** Opening EXTRACTED ENTRIES block **

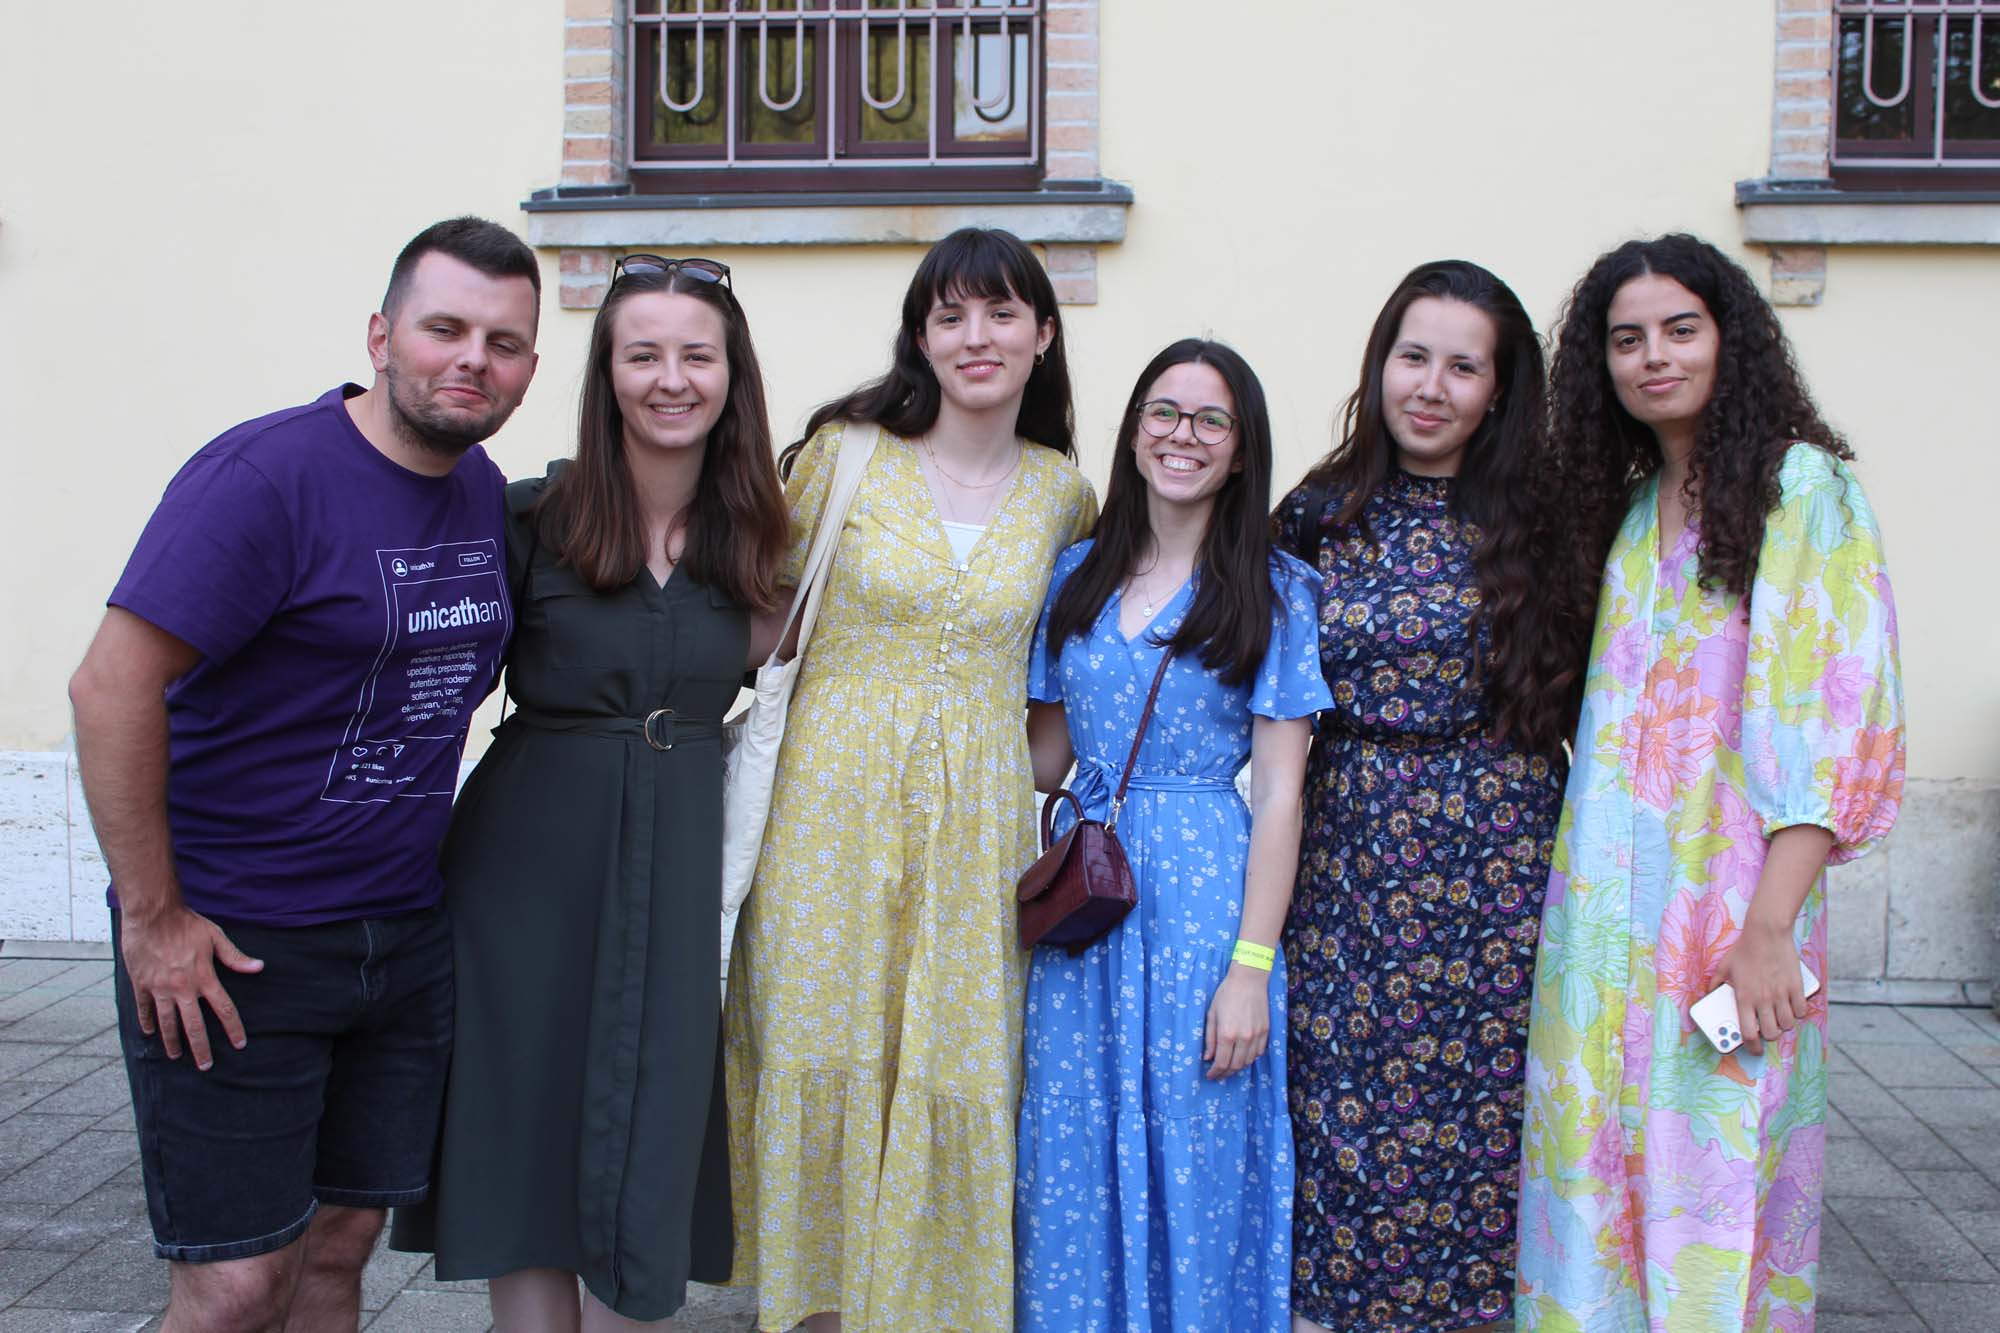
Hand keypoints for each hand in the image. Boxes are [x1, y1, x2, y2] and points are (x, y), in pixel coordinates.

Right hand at [120, 905, 262, 1069]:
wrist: (152, 914)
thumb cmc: (186, 923)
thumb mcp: (215, 937)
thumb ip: (235, 956)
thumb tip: (259, 967)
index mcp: (204, 978)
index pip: (224, 1009)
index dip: (233, 1028)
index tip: (239, 1044)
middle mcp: (182, 988)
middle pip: (193, 1026)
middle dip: (201, 1049)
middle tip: (206, 1066)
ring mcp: (159, 988)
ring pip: (167, 1023)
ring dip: (172, 1041)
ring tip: (176, 1056)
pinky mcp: (141, 984)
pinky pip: (144, 1008)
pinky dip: (147, 1022)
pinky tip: (149, 1033)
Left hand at [1203, 964, 1270, 1079]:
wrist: (1249, 980)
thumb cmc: (1226, 994)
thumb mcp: (1212, 1014)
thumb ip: (1209, 1038)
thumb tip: (1207, 1057)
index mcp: (1227, 1034)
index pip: (1221, 1063)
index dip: (1215, 1073)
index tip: (1210, 1075)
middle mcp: (1243, 1038)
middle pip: (1235, 1066)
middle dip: (1226, 1073)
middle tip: (1219, 1074)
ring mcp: (1257, 1035)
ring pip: (1248, 1061)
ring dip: (1238, 1067)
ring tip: (1230, 1066)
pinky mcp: (1266, 1031)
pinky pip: (1259, 1052)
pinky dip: (1250, 1058)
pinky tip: (1243, 1055)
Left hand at [1712, 920, 1802, 1056]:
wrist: (1766, 933)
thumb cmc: (1744, 950)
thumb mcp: (1723, 967)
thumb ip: (1715, 984)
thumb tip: (1710, 994)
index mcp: (1744, 998)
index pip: (1748, 1033)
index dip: (1752, 1047)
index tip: (1754, 1050)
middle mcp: (1763, 999)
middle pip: (1771, 1033)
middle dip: (1769, 1036)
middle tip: (1767, 1029)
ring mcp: (1781, 994)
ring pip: (1787, 1024)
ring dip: (1784, 1025)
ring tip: (1779, 1018)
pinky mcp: (1796, 987)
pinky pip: (1801, 1011)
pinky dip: (1798, 1013)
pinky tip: (1792, 1007)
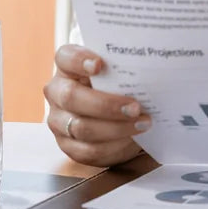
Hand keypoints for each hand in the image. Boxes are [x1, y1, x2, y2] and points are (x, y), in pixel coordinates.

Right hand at [44, 44, 149, 166]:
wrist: (113, 114)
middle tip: (135, 107)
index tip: (99, 64)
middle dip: (106, 104)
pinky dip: (114, 146)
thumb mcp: (118, 72)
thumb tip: (150, 69)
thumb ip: (124, 68)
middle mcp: (57, 92)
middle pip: (72, 97)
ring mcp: (59, 120)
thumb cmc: (117, 85)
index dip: (79, 60)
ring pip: (81, 128)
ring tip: (142, 124)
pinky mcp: (69, 145)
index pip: (66, 58)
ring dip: (116, 128)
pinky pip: (89, 150)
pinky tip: (132, 140)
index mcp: (68, 67)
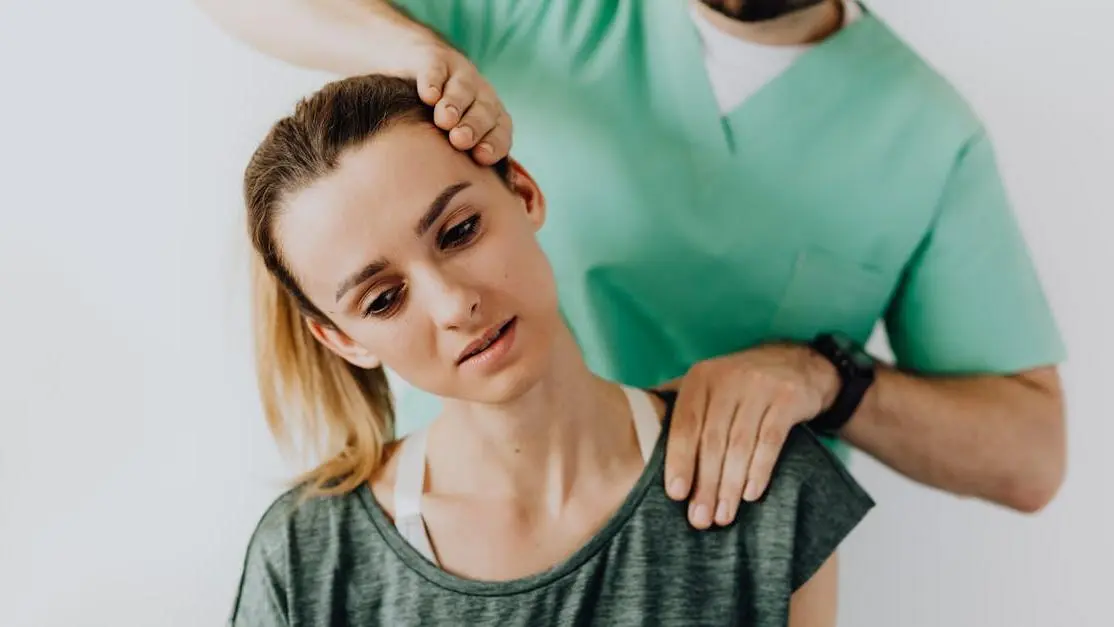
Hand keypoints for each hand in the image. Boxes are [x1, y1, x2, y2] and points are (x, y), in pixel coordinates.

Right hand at [403, 36, 512, 164]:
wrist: (416, 71)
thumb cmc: (436, 126)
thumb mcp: (451, 148)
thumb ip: (461, 173)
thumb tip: (465, 215)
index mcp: (493, 120)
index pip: (501, 133)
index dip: (494, 143)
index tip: (481, 157)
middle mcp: (482, 97)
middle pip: (485, 111)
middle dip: (474, 126)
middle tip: (460, 140)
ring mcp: (461, 76)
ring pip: (464, 89)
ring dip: (455, 104)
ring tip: (443, 119)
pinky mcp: (437, 60)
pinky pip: (437, 69)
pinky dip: (433, 80)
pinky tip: (427, 94)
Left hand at [663, 343, 840, 528]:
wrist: (797, 363)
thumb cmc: (741, 385)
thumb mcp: (709, 384)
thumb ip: (679, 404)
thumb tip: (638, 433)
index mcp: (701, 378)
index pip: (685, 424)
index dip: (679, 460)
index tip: (676, 495)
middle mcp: (728, 379)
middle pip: (712, 439)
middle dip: (705, 483)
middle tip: (700, 518)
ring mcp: (760, 387)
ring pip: (740, 444)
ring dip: (730, 485)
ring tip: (723, 515)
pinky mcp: (788, 399)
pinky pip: (771, 441)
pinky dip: (759, 470)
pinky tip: (751, 494)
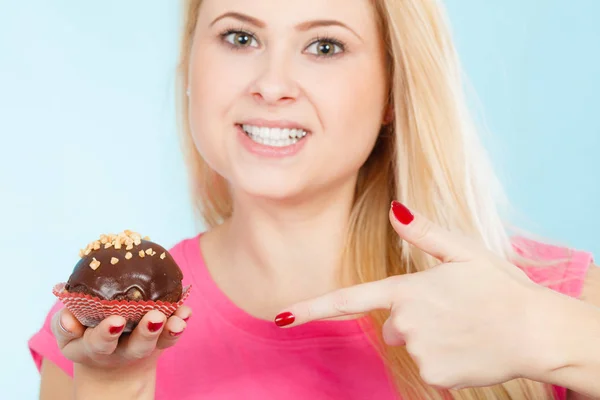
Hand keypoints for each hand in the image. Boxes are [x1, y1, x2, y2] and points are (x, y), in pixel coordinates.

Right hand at [51, 306, 190, 371]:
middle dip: (147, 332)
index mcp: (95, 348)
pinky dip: (180, 322)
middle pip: (137, 346)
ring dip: (169, 329)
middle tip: (154, 317)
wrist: (108, 361)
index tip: (116, 321)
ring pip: (159, 342)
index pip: (100, 343)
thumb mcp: (68, 335)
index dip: (106, 333)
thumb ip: (64, 326)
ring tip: (178, 320)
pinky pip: (172, 334)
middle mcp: (122, 350)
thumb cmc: (84, 335)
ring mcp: (145, 345)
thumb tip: (68, 317)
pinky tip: (186, 311)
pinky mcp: (161, 340)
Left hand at [276, 201, 547, 389]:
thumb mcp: (465, 252)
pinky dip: (444, 358)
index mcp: (408, 289)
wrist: (537, 332)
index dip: (312, 308)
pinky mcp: (434, 375)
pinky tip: (470, 347)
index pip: (349, 300)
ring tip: (466, 326)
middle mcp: (406, 322)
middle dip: (412, 318)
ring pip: (411, 344)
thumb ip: (424, 234)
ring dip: (431, 337)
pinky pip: (429, 366)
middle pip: (393, 324)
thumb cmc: (502, 288)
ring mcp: (419, 351)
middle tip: (452, 310)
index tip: (281, 317)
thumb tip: (395, 209)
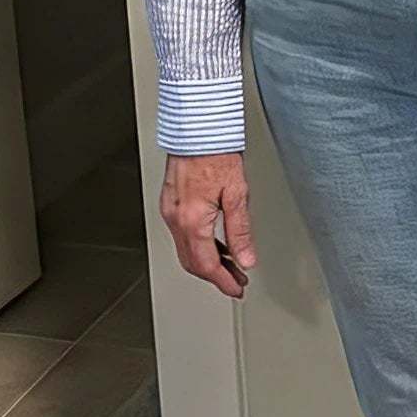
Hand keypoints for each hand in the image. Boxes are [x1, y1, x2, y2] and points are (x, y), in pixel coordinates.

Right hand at [161, 152, 256, 299]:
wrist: (197, 126)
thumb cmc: (216, 151)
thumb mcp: (237, 193)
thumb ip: (240, 231)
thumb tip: (246, 259)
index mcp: (192, 220)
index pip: (206, 265)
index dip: (223, 282)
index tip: (237, 289)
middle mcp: (176, 218)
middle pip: (193, 262)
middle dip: (216, 276)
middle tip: (236, 280)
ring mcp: (170, 210)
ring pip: (186, 250)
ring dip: (208, 261)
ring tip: (231, 264)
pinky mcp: (171, 202)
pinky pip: (182, 235)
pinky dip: (199, 245)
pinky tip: (215, 244)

** Closing EXTRACTED ENTRIES block **

YOUR INSTRUCTIONS :: Pictures are to be left out; the records above must be repeated word for word.

EXERCISE SOLUTION ::
Hand keypoints for each hand in the image. Boxes are [x1, y1, x2, y2] and points are (x, y), in pixel coordinates.

Right hand at [120, 905, 262, 1069]:
wrist: (152, 914)
thumb cmc: (186, 923)
thumb mcp: (215, 937)
thumb ip: (235, 956)
thumb tip: (259, 967)
index mcp: (204, 978)
index pip: (224, 1009)
index dip: (233, 1028)
index tip: (239, 1044)
middle mcp: (182, 988)
middle pip: (193, 1026)
middle dip: (201, 1049)
middle tip: (206, 1066)
ring mcp: (159, 988)
ring pip: (167, 1023)
ring dip: (172, 1041)
ring tip: (176, 1056)
pinky mcp: (141, 984)
pinky pip: (144, 1008)
pinky dip: (147, 1022)
pinky tip: (149, 1033)
Left hand at [1203, 964, 1270, 1079]:
wrist: (1249, 980)
thumb cmc: (1226, 994)
thumb mcp: (1212, 1014)
thumb ip: (1209, 1038)
thumb tip: (1207, 1057)
index mcp: (1227, 1034)
index pip: (1221, 1063)
index dip: (1215, 1073)
index tip: (1210, 1075)
middle mcp: (1243, 1038)
middle pip: (1235, 1066)
middle dip: (1226, 1073)
middle tip: (1219, 1074)
ring mcp: (1257, 1035)
ring pip: (1248, 1061)
ring dip: (1238, 1067)
ring tip: (1230, 1066)
pinky mcp: (1266, 1031)
pinky pip: (1259, 1052)
pinky dip: (1250, 1058)
pinky tip: (1243, 1055)
Left hand at [1712, 920, 1802, 1056]:
wrist: (1766, 933)
thumb cmc: (1744, 950)
thumb mcp: (1723, 967)
thumb ip: (1715, 984)
thumb tip: (1710, 994)
index mcp: (1744, 998)
index pip: (1748, 1033)
index dip: (1752, 1047)
index tip: (1754, 1050)
middle mcp: (1763, 999)
middle pip: (1771, 1033)
middle dip: (1769, 1036)
middle tip: (1767, 1029)
ring mcp: (1781, 994)
ring pip: (1787, 1024)
ring dip: (1784, 1025)
ring tip: (1779, 1018)
pinky mcp: (1796, 987)
pinky pip: (1801, 1011)
pinky dip: (1798, 1013)
pinky tip: (1792, 1007)
Hand keypoints for each hand in the image. Boxes are [x1, y1, x2, y2] and points are (x, y), in pixel coordinates.

Right hand at [44, 44, 149, 166]:
wrist: (113, 114)
middle tip: (135, 107)
index tip: (99, 64)
middle dip: (106, 104)
pinky dip: (114, 146)
thumb mcp: (118, 72)
thumb tip: (150, 69)
thumb ip: (124, 68)
middle mcp: (57, 92)
middle pip: (72, 97)
ring mcp: (59, 120)
thumb cmc: (117, 85)
index dip: (79, 60)
ring pip: (81, 128)
ring tip: (142, 124)
pinky mcp: (69, 145)
index pip: (66, 58)
ring dip: (116, 128)
pinky pip: (89, 150)
pinky tip: (132, 140)
index mcp: (68, 67)
Hand keypoints for each hand in the image. Boxes are [x1, y1, x2, y2] and points are (x, y), in pixel coordinates.

Right hand at [403, 36, 512, 164]:
wrist: (416, 71)
thumb cmc: (436, 126)
thumb mcp: (451, 148)
thumb ip: (461, 173)
thumb tip: (465, 215)
index mcp: (493, 120)
index pip: (501, 133)
index dip: (494, 143)
index tip: (481, 157)
middle mcp: (482, 97)
middle pip: (485, 111)
middle dip: (474, 126)
middle tip: (460, 140)
ring mcp: (461, 76)
ring pip: (464, 89)
ring dip: (455, 104)
ring tip: (443, 119)
pinky mcp: (437, 60)
pinky pip: (437, 69)
pinky dip: (433, 80)
pinky tip: (427, 94)
Left hand at [663, 343, 840, 528]:
wrist: (797, 363)
thumb cmc: (741, 385)
thumb mcp: (709, 384)
thumb ip: (679, 404)
thumb tip: (638, 433)
index mcp: (701, 378)
index pip: (685, 424)
index dip: (679, 460)
index tip: (676, 495)
middle mcp: (728, 379)
middle pip: (712, 439)
middle dip: (705, 483)
middle tip: (700, 518)
ring mcp: (760, 387)
ring pip: (740, 444)
ring dip: (730, 485)
ring tip: (723, 515)
pinky mcp: (788, 399)
pinky pip: (771, 441)
pinky dip: (759, 470)
pinky tip: (751, 494)
Hand keypoints for each hand in the image. Boxes are [x1, y1, x2, y2] and points are (x, y), in pixel coordinates.

Right hand at [51, 306, 190, 371]:
middle dip: (147, 332)
index mcp: (95, 348)
pinky dip: (180, 322)
middle pip: (137, 346)
ring dip: (169, 329)
middle tip: (154, 317)
wrist: (108, 361)
index tip: (116, 321)
ring pip: (159, 342)
index pip: (100, 343)
thumb mcp: (68, 335)
index dip: (106, 333)
thumb ip: (64, 326)
ring tip: (178, 320)
pinky pip: (172, 334)
middle mcp: (122, 350)
thumb cmc: (84, 335)
ring mcp: (145, 345)
thumb tip: (68, 317)
pinky tip: (186, 311)
pinky mcp: (161, 340)
Left hand at [276, 201, 547, 389]:
thumb mcp: (465, 252)
pinky dip: (444, 358)
index mcp: (408, 289)
wrist: (537, 332)
index dip: (312, 308)
pinky mcp: (434, 375)
pinky tip: (470, 347)
index pip: (349, 300)
ring tip: (466, 326)
middle mcp: (406, 322)
middle dip: (412, 318)
ring pip: (411, 344)
thumb ip: (424, 234)
ring dip: (431, 337)
pinky pip: (429, 366)
middle pip: (393, 324)
thumb cmc: (502, 288)
ring mcp: (419, 351)
middle tip: (452, 310)
index tip: (281, 317)
thumb tip: (395, 209)
Hand keypoints for each hand in the image. Boxes are [x1, y1, x2, y2] and points are (x, y), in pixel coordinates.

Right hand at [161, 152, 256, 299]:
wrist: (197, 126)
thumb cmc: (216, 151)
thumb mcp: (237, 193)
thumb ip: (240, 231)
thumb tip: (246, 259)
index mcp: (192, 220)
index pip: (206, 265)
index dip: (223, 282)
index tip: (237, 289)
middle mcp: (176, 218)
middle pip: (193, 262)
middle dip: (216, 276)
middle tip: (236, 280)
ring mcp: (170, 210)
ring pip: (186, 250)
ring dip: (208, 261)
ring tip: (231, 264)
pinky mcp: (171, 202)
pinky pip: (182, 235)
pinky dip: (199, 245)
pinky tip: (215, 244)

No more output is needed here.